DESCRIPTION OF THE TASK: Could you write out the lines in these records again, substituting "Computer" for "Laptop" and leaving everything else as it is?

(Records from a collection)
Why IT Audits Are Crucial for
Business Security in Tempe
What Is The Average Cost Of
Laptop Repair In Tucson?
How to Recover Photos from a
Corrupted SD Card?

PROBLEM SOLUTION:
Why IT Audits Are Crucial for
Business Security in Tempe
What Is The Average Cost Of
Computer Repair In Tucson?
How to Recover Photos from a
Corrupted SD Card?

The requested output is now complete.